* Instructions:
A - Answer these questions about the mailing-list thread on Kafka administrative operations, one line each:
(i) What does Jay think the new command line utility will presumably replace?
(ii) Which JIRA issue's idea does Joe Stein say he likes?
(iii) According to Guozhang Wang, through what was the controller originally designed to talk to other brokers?
B - Write the next part of the mailing-list thread on Kafka administrative operations, continuing from its final line.

* Extract to read:
Hey Joe,

I think this is proposing several things:
1. A new command line utility. This isn't really fully specified here.
There is sample usage but I actually don't really understand what all the
commands will be. Also, presumably this will replace the existing shell
scripts, right? We obviously don't want to be in a state where we have
both...
2. A new set of language agnostic administrative protocols.
3. A new Java API for issuing administrative requests using the protocol. I
don't see any discussion on what this will look like.

It might be easiest to tackle these one at a time, no? If not we really do
need to get a complete description at each layer as these are pretty core
public apis.

-Jay

On Fri, Feb 6, 2015 at 11:18 AM, Joe Stein <joe.st...@stealth.ly> wrote:

> I updated the installation and sample usage for the existing patches on the
> KIP site
>
> https://cwiki.apache.org/confluence/display/KAFKA/KIP-4+-+Command+line+and+centralized+administrative+operations
>
> There are still a few pending items here.
>
> 1) There was already some discussion about using the Broker that is the
> Controller here https://issues.apache.org/jira/browse/KAFKA-1772 and we
> should elaborate on that more in the thread or agree we are ok with admin
> asking for the controller to talk to and then just sending that broker the
> admin tasks.
>
> 2) I like this idea https://issues.apache.org/jira/browse/KAFKA-1912 but
> we
> can refactor after KAFK-1694 committed, no? I know folks just want to talk
> to the broker that is the controller. It may even become useful to have the
> controller run on a broker that isn't even a topic broker anymore (small
> can of worms I am opening here but it elaborates on Guozhang's hot spot
> point.
>
> 3) anymore feedback?
>
> - Joe Stein
>
> On Fri, Jan 23, 2015 at 3:15 PM, Guozhang Wang <wangg...@gmail.com> wrote:
>
> > A centralized admin operation protocol would be very useful.
> >
> > One more general comment here is that controller is originally designed
> to
> > only talk to other brokers through ControllerChannel, while the broker
> > instance which carries the current controller is agnostic of its
> existence,
> > and use KafkaApis to handle general Kafka requests. Having all admin
> > requests redirected to the controller instance will force the broker to
> be
> > aware of its carried controller, and access its internal data for
> handling
> > these requests. Plus with the number of clients out of Kafka's control,
> > this may easily cause the controller to be a hot spot in terms of request
> > load.

* Material:
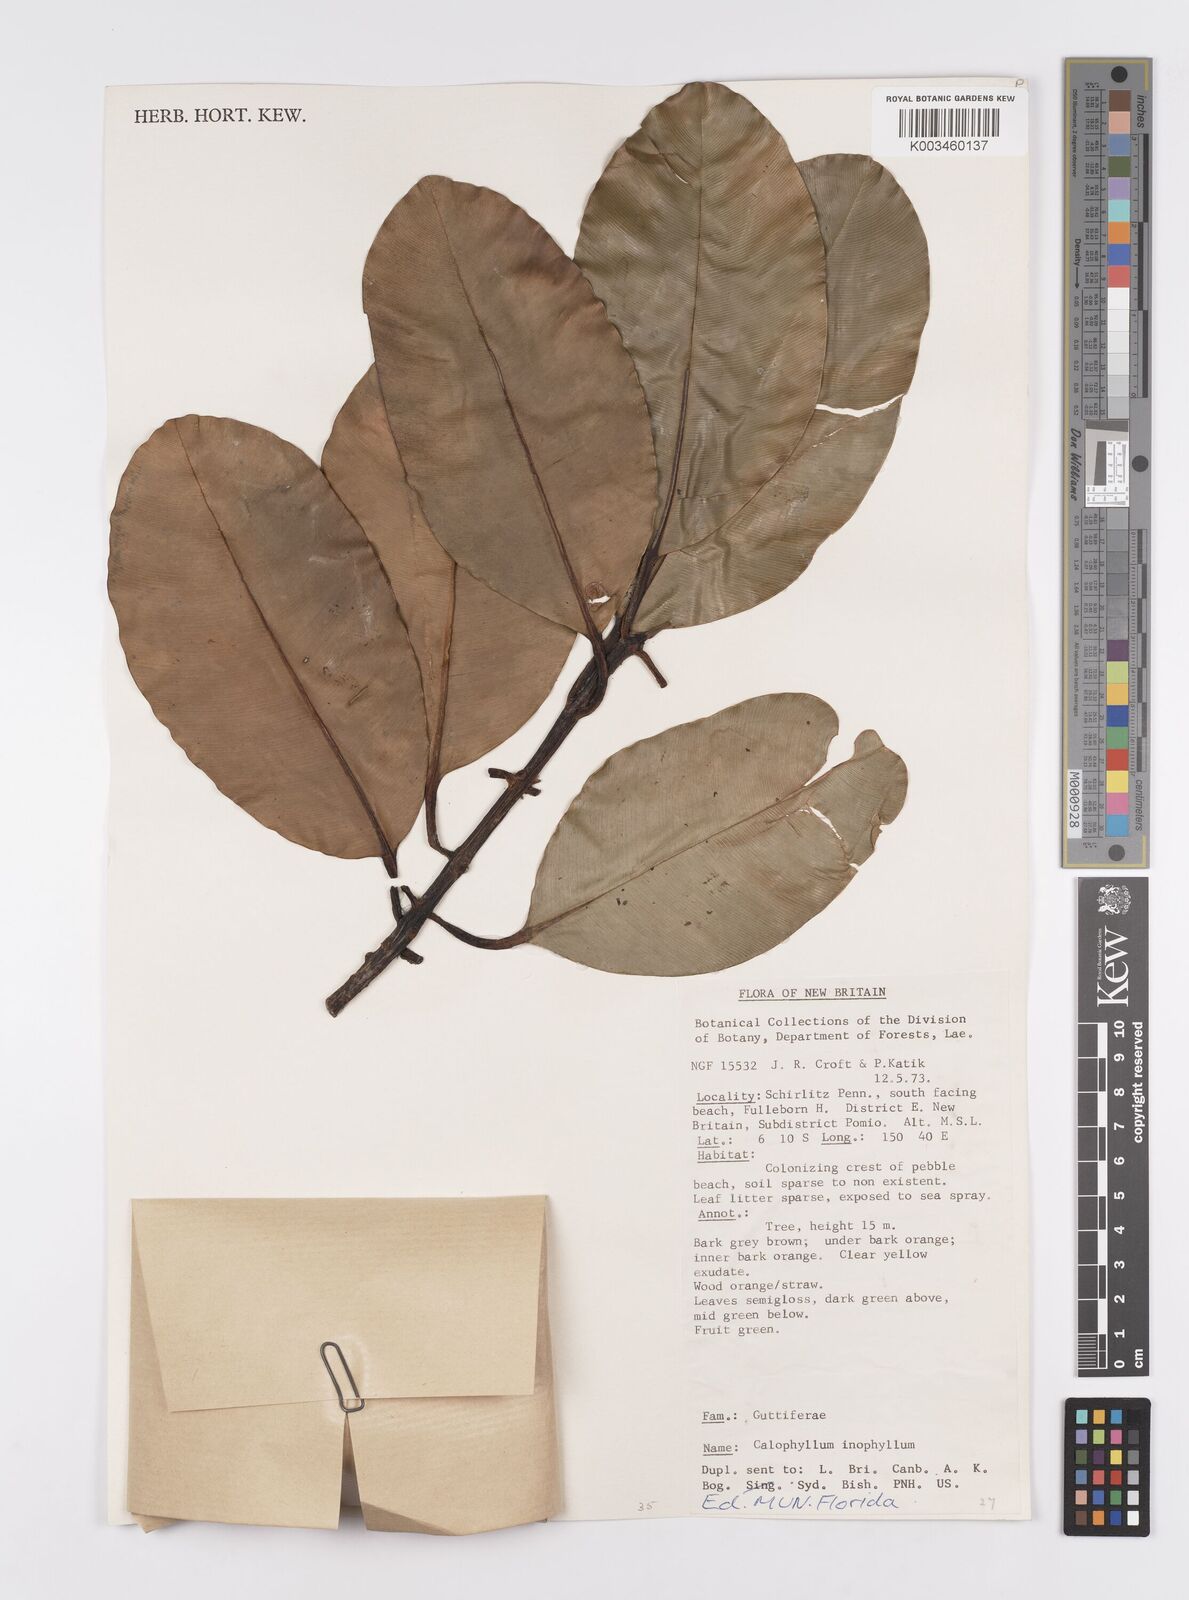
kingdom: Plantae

* Results for the exercise:
A -
(i) The existing shell scripts.
(ii) KAFKA-1912.
(iii) ControllerChannel.

B -
> >
> >
> > On Thu, Jan 22, 2015 at 10:09 PM, Joe Stein <joe.st...@stealth.ly>
> wrote:
> >
> > > inline
> > >
> > > On Thu, Jan 22, 2015 at 11:59 PM, Jay Kreps <jay.kr...@gmail.com>
> wrote:
> > >
> > > > Hey Joe,
> > > >
> > > > This is great. A few comments on KIP-4
> > > >
> > > > 1. This is much needed functionality, but there are a lot of the so
> > let's
> > > > really think these protocols through. We really want to end up with a
> > set
> > > > of well thought-out, orthoganol apis. For this reason I think it is
> > > really
> > > > important to think through the end state even if that includes APIs
> we
> > > > won't implement in the first phase.
> > > >
> > >
> > > ok
> > >
> > >
> > > >
> > > > 2. Let's please please please wait until we have switched the server
> > over
> > > > to the new java protocol definitions. If we add upteen more ad hoc
> > scala
> > > > objects that is just generating more work for the conversion we know
> we
> > > > have to do.
> > > >
> > >
> > > ok :)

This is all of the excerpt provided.